Find every line with the string "input" in the material below and copy it.
******
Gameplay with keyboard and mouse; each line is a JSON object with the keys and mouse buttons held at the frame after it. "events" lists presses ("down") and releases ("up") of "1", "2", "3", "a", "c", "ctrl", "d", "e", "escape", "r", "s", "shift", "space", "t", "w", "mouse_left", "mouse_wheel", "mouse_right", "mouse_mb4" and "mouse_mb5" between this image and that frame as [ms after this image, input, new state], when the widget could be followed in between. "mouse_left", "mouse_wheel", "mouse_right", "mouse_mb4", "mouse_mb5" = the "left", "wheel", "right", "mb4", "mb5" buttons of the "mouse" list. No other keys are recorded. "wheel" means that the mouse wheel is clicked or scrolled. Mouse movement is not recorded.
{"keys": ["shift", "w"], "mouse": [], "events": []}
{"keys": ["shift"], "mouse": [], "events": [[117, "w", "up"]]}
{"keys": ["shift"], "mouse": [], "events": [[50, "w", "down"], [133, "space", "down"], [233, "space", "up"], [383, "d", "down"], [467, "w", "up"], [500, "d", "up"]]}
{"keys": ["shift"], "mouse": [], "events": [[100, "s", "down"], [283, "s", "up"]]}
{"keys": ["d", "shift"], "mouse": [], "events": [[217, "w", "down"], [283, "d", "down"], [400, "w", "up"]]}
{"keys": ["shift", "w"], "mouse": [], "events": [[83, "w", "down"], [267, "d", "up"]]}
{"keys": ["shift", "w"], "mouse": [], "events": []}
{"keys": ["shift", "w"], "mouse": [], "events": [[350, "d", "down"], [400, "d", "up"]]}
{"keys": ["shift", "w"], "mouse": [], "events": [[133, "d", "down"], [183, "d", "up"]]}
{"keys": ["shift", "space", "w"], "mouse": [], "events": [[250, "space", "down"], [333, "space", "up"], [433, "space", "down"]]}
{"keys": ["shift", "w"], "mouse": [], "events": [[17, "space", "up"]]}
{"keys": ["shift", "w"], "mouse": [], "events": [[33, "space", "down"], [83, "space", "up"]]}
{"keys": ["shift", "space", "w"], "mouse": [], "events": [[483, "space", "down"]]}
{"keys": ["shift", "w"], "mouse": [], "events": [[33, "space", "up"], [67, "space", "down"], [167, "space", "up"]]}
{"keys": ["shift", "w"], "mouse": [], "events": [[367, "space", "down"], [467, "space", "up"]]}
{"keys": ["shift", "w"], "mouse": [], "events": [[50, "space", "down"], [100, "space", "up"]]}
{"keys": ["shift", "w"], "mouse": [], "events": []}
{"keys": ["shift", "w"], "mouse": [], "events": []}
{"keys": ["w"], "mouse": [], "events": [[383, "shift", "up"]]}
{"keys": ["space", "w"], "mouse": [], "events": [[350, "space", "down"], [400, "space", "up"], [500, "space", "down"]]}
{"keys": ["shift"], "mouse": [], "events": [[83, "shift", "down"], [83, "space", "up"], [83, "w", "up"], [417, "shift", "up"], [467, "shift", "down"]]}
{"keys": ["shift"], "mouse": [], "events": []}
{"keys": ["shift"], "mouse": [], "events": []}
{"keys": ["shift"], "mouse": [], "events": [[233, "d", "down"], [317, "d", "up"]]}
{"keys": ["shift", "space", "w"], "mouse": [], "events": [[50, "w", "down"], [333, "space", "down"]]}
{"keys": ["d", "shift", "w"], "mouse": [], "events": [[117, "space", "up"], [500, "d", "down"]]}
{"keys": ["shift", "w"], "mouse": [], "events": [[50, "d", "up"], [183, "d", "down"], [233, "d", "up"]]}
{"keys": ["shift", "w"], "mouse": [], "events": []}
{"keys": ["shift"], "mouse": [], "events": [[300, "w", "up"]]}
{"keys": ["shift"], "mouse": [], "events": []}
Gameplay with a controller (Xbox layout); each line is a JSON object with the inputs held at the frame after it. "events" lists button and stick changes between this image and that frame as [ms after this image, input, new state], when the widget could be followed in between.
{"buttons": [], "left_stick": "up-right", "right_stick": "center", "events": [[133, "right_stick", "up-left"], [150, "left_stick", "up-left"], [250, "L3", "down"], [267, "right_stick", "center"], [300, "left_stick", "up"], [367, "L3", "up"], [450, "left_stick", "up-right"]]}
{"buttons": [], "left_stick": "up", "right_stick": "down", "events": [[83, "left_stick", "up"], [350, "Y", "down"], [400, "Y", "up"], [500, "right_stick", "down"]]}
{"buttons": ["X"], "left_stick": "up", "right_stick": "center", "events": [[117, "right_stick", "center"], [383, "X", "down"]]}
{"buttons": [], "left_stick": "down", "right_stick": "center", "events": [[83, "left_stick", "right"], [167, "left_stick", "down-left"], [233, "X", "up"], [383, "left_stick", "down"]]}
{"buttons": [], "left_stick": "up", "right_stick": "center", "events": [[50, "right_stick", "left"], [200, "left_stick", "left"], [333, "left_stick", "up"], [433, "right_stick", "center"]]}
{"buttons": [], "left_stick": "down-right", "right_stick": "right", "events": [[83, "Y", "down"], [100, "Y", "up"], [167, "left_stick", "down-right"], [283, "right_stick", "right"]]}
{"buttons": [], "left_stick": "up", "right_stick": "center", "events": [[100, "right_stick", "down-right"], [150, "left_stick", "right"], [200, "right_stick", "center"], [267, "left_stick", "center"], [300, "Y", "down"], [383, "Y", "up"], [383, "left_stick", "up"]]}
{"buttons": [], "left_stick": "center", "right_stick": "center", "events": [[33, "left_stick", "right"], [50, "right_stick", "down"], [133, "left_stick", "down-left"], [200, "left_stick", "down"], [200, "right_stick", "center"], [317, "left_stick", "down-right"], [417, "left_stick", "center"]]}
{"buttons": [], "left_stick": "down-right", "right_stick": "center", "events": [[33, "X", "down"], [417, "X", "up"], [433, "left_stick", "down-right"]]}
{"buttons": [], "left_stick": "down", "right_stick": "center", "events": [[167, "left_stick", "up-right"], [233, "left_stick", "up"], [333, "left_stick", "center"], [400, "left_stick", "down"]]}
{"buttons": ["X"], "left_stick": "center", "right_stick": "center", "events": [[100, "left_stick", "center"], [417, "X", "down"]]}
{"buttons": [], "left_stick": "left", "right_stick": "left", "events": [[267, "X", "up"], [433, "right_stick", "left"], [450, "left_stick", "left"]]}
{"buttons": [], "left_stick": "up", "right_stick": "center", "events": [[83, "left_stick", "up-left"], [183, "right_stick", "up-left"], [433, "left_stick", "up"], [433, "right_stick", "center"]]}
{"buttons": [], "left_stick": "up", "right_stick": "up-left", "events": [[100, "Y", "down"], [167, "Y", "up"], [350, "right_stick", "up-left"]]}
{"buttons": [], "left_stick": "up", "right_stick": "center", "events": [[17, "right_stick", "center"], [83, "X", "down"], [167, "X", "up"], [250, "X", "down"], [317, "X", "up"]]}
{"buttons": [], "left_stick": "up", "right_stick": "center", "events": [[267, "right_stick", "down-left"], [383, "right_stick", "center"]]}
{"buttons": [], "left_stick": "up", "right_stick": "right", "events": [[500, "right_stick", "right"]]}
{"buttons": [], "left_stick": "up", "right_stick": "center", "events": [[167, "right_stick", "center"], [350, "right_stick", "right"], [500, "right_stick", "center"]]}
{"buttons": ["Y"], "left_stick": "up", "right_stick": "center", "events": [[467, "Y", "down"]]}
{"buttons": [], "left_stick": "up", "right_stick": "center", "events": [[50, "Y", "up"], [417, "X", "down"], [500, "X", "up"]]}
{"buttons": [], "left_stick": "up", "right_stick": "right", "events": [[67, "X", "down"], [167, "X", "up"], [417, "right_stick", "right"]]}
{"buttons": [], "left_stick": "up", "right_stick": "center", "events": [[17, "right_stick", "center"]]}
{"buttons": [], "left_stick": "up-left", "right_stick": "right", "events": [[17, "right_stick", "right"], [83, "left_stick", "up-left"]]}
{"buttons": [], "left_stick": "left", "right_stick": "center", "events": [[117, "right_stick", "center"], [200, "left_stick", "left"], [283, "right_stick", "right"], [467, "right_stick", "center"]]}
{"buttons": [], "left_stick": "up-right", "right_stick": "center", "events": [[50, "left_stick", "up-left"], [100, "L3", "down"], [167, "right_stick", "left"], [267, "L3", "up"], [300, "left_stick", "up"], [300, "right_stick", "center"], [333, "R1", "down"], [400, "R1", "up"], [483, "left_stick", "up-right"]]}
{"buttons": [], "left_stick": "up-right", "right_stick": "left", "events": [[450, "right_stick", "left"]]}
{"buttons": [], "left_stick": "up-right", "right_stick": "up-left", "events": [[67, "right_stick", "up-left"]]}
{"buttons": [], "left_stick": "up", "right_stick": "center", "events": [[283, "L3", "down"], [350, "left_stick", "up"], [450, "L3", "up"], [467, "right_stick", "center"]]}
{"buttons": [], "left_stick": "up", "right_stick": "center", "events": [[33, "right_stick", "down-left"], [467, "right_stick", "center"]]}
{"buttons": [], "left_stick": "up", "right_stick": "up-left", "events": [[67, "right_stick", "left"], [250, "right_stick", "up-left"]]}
******
▶ [Result of this exercise]
Gameplay with keyboard and mouse; each line is a JSON object with the keys and mouse buttons held at the frame after it. "events" lists presses ("down") and releases ("up") of "1", "2", "3", "a", "c", "ctrl", "d", "e", "escape", "r", "s", "shift", "space", "t", "w", "mouse_left", "mouse_wheel", "mouse_right", "mouse_mb4" and "mouse_mb5" between this image and that frame as [ms after this image, input, new state], when the widget could be followed in between. "mouse_left", "mouse_wheel", "mouse_right", "mouse_mb4", "mouse_mb5" = the "left", "wheel", "right", "mb4", "mb5" buttons of the "mouse" list. No other keys are recorded. "wheel" means that the mouse wheel is clicked or scrolled. Mouse movement is not recorded.
Gameplay with a controller (Xbox layout); each line is a JSON object with the inputs held at the frame after it. "events" lists button and stick changes between this image and that frame as [ms after this image, input, new state], when the widget could be followed in between.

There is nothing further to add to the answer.